#### EXERCISE INSTRUCTIONS
Please return all of the data exactly as written.

Dataset items
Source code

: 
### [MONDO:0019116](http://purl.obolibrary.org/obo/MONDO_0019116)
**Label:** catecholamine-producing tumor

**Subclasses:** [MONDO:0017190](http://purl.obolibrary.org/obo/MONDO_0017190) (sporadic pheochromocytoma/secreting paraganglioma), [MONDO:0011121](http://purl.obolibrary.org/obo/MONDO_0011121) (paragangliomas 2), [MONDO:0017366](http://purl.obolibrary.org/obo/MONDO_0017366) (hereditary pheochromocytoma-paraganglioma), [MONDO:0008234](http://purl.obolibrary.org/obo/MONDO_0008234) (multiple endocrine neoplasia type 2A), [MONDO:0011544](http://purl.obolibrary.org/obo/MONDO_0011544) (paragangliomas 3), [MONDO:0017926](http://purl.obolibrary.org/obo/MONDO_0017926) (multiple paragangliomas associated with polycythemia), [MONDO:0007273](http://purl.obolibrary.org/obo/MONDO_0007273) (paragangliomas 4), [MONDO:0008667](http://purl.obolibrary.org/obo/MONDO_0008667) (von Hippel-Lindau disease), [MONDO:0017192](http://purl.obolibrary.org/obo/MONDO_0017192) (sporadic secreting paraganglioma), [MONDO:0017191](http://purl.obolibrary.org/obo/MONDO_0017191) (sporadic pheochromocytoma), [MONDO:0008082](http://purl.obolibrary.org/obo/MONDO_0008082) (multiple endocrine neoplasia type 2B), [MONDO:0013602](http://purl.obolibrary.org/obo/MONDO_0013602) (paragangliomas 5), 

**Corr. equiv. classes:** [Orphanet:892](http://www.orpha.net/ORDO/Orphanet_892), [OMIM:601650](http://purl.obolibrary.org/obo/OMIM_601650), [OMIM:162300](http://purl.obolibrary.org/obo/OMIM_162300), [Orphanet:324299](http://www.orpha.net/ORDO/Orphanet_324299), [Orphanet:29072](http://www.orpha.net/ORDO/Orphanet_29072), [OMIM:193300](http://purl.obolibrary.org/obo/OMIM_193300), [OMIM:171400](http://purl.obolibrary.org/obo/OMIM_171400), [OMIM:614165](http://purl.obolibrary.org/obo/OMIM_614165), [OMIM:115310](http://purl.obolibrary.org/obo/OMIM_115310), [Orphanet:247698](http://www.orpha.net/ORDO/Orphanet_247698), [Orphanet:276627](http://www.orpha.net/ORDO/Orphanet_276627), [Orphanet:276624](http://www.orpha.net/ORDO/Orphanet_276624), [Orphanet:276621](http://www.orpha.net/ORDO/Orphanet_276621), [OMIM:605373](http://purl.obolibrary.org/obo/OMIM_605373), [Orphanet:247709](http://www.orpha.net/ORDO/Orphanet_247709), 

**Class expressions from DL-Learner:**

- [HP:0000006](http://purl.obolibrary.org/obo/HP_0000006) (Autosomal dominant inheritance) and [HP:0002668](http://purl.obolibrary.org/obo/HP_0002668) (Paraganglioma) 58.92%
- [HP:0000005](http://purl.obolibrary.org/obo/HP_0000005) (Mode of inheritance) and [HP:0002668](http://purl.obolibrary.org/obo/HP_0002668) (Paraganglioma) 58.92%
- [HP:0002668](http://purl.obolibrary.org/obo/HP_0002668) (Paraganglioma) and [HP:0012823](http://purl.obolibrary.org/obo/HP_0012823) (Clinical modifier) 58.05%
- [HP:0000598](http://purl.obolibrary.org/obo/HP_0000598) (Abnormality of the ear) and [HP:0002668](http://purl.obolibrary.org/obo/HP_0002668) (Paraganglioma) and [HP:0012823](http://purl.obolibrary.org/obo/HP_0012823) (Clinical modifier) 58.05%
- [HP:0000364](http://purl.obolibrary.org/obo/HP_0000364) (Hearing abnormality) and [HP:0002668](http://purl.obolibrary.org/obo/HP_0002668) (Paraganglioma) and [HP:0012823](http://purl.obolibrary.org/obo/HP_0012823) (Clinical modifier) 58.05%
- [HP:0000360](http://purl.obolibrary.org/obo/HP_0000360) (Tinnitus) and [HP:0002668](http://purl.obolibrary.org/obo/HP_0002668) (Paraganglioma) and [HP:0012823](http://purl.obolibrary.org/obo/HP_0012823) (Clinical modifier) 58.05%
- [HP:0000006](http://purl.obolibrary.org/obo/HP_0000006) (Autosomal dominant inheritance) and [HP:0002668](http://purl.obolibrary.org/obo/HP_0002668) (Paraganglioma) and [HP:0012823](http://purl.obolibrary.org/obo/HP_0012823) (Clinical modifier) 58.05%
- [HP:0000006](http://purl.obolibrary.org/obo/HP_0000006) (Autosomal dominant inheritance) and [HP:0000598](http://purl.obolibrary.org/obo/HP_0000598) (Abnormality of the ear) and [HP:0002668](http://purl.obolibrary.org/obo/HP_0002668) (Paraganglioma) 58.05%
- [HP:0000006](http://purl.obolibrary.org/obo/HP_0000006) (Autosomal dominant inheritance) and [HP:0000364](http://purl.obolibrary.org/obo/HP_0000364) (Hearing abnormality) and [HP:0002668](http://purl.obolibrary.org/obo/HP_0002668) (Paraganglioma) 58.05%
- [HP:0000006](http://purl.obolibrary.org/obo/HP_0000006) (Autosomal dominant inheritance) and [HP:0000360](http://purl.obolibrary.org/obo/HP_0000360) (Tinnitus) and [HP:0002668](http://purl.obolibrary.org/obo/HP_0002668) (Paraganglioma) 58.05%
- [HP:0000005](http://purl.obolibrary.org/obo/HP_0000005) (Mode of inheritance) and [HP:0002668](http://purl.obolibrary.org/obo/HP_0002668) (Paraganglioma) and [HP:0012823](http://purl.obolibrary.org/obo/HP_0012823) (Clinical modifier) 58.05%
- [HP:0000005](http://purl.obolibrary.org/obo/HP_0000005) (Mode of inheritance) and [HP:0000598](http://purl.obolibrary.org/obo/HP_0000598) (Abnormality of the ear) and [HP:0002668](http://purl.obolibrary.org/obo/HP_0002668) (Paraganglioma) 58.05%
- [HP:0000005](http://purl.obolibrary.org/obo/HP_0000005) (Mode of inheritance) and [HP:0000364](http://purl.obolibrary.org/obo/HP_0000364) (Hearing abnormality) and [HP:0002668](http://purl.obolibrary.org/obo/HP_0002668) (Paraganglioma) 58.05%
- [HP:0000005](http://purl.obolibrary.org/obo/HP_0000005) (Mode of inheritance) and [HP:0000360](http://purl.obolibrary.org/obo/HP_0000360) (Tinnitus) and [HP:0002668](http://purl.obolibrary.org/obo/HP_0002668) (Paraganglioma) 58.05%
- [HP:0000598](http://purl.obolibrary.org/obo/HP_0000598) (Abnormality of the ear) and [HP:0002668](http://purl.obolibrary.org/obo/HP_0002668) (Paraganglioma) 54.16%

#### SOLUTION TO THIS TASK
Source code

: 
### [MONDO:0019116](http://purl.obolibrary.org/obo/MONDO_0019116)
**Label:** catecholamine-producing tumor

**Subclasses:** [MONDO:0017190](http://purl.obolibrary.org/obo/MONDO_0017190) (sporadic pheochromocytoma/secreting paraganglioma), [MONDO:0011121](http://purl.obolibrary.org/obo/MONDO_0011121) (paragangliomas 2), [MONDO:0017366](http://purl.obolibrary.org/obo/MONDO_0017366) (hereditary pheochromocytoma-paraganglioma), [MONDO:0008234](http://purl.obolibrary.org/obo/MONDO_0008234) (multiple endocrine neoplasia type 2A), [MONDO:0011544](http://purl.obolibrary.org/obo/MONDO_0011544) (paragangliomas 3), [MONDO:0017926](http://purl.obolibrary.org/obo/MONDO_0017926) (multiple paragangliomas associated with polycythemia), [MONDO:0007273](http://purl.obolibrary.org/obo/MONDO_0007273) (paragangliomas 4), [MONDO:0008667](http://purl.obolibrary.org/obo/MONDO_0008667) (von Hippel-Lindau disease), [MONDO:0017192](http://purl.obolibrary.org/obo/MONDO_0017192) (sporadic secreting paraganglioma), [MONDO:0017191](http://purl.obolibrary.org/obo/MONDO_0017191) (sporadic pheochromocytoma), [MONDO:0008082](http://purl.obolibrary.org/obo/MONDO_0008082) (multiple endocrine neoplasia type 2B), [MONDO:0013602](http://purl.obolibrary.org/obo/MONDO_0013602) (paragangliomas 5), 

**Corr. equiv. classes:** [Orphanet:892](http://www.orpha.net/ORDO/Orphanet_892), [OMIM:601650](http://purl.obolibrary.org/obo/OMIM_601650), [OMIM:162300](http://purl.obolibrary.org/obo/OMIM_162300), [Orphanet:324299](http://www.orpha.net/ORDO/Orphanet_324299), [Orphanet:29072](http://www.orpha.net/ORDO/Orphanet_29072), [OMIM:193300](http://purl.obolibrary.org/obo/OMIM_193300), [OMIM:171400](http://purl.obolibrary.org/obo/OMIM_171400), [OMIM:614165](http://purl.obolibrary.org/obo/OMIM_614165), [OMIM:115310](http://purl.obolibrary.org/obo/OMIM_115310), [Orphanet:247698](http://www.orpha.net/ORDO/Orphanet_247698), [Orphanet:276627](http://www.orpha.net/ORDO/Orphanet_276627), [Orphanet:276624](http://www.orpha.net/ORDO/Orphanet_276624), [Orphanet:276621](http://www.orpha.net/ORDO/Orphanet_276621), [OMIM:605373](http://purl.obolibrary.org/obo/OMIM_605373), [Orphanet:247709](http://www.orpha.net/ORDO/Orphanet_247709), 

**Class expressions from DL-Learner:**

- [HP:0000006](http://purl.obolibrary.org/obo/HP_0000006) (Autosomal dominant inheritance) and [HP:0002668](http://purl.obolibrary.org/obo/HP_0002668) (Paraganglioma) 58.92%
- [HP:0000005](http://purl.obolibrary.org/obo/HP_0000005) (Mode of inheritance) and [HP:0002668](http://purl.obolibrary.org/obo/HP_0002668) (Paraganglioma) 58.92%
- [HP:0002668](http://purl.obolibrary.org/obo/HP_0002668) (Paraganglioma) and [HP:0012823](http://purl.obolibrary.org/obo/HP_0012823) (Clinical modifier) 58.05%
- [HP:0000598](http://purl.obolibrary.org/obo/HP_0000598) (Abnormality of the ear) and [HP:0002668](http://purl.obolibrary.org/obo/HP_0002668) (Paraganglioma) and [HP:0012823](http://purl.obolibrary.org/obo/HP_0012823) (Clinical modifier) 58.05%
- [HP:0000364](http://purl.obolibrary.org/obo/HP_0000364) (Hearing abnormality) and [HP:0002668](http://purl.obolibrary.org/obo/HP_0002668) (Paraganglioma) and [HP:0012823](http://purl.obolibrary.org/obo/HP_0012823) (Clinical modifier) 58.05%
- [HP:0000360](http://purl.obolibrary.org/obo/HP_0000360) (Tinnitus) and [HP:0002668](http://purl.obolibrary.org/obo/HP_0002668) (Paraganglioma) and [HP:0012823](http://purl.obolibrary.org/obo/HP_0012823) (Clinical modifier) 58.05%
- [HP:0000006](http://purl.obolibrary.org/obo/HP_0000006) (Autosomal dominant inheritance) and [HP:0002668](http://purl.obolibrary.org/obo/HP_0002668) (Paraganglioma) and [HP:0012823](http://purl.obolibrary.org/obo/HP_0012823) (Clinical modifier) 58.05%
- [HP:0000006](http://purl.obolibrary.org/obo/HP_0000006) (Autosomal dominant inheritance) and [HP:0000598](http://purl.obolibrary.org/obo/HP_0000598) (Abnormality of the ear) and [HP:0002668](http://purl.obolibrary.org/obo/HP_0002668) (Paraganglioma) 58.05%
- [HP:0000006](http://purl.obolibrary.org/obo/HP_0000006) (Autosomal dominant inheritance) and [HP:0000364](http://purl.obolibrary.org/obo/HP_0000364) (Hearing abnormality) and [HP:0002668](http://purl.obolibrary.org/obo/HP_0002668) (Paraganglioma) 58.05%
- [HP:0000006](http://purl.obolibrary.org/obo/HP_0000006) (Autosomal dominant inheritance) and [HP:0000360](http://purl.obolibrary.org/obo/HP_0000360) (Tinnitus) and [HP:0002668](http://purl.obolibrary.org/obo/HP_0002668) (Paraganglioma) 58.05%
- [HP:0000005](http://purl.obolibrary.org/obo/HP_0000005) (Mode of inheritance) and [HP:0002668](http://purl.obolibrary.org/obo/HP_0002668) (Paraganglioma) and [HP:0012823](http://purl.obolibrary.org/obo/HP_0012823) (Clinical modifier) 58.05%
- [HP:0000005](http://purl.obolibrary.org/obo/HP_0000005) (Mode of inheritance) and [HP:0000598](http://purl.obolibrary.org/obo/HP_0000598) (Abnormality of the ear) and [HP:0002668](http://purl.obolibrary.org/obo/HP_0002668) (Paraganglioma) 58.05%
- [HP:0000005](http://purl.obolibrary.org/obo/HP_0000005) (Mode of inheritance) and [HP:0000364](http://purl.obolibrary.org/obo/HP_0000364) (Hearing abnormality) and [HP:0002668](http://purl.obolibrary.org/obo/HP_0002668) (Paraganglioma) 58.05%
- [HP:0000005](http://purl.obolibrary.org/obo/HP_0000005) (Mode of inheritance) and [HP:0000360](http://purl.obolibrary.org/obo/HP_0000360) (Tinnitus) and [HP:0002668](http://purl.obolibrary.org/obo/HP_0002668) (Paraganglioma) 58.05%
- [HP:0000598](http://purl.obolibrary.org/obo/HP_0000598) (Abnormality of the ear) and [HP:0002668](http://purl.obolibrary.org/obo/HP_0002668) (Paraganglioma) 54.16%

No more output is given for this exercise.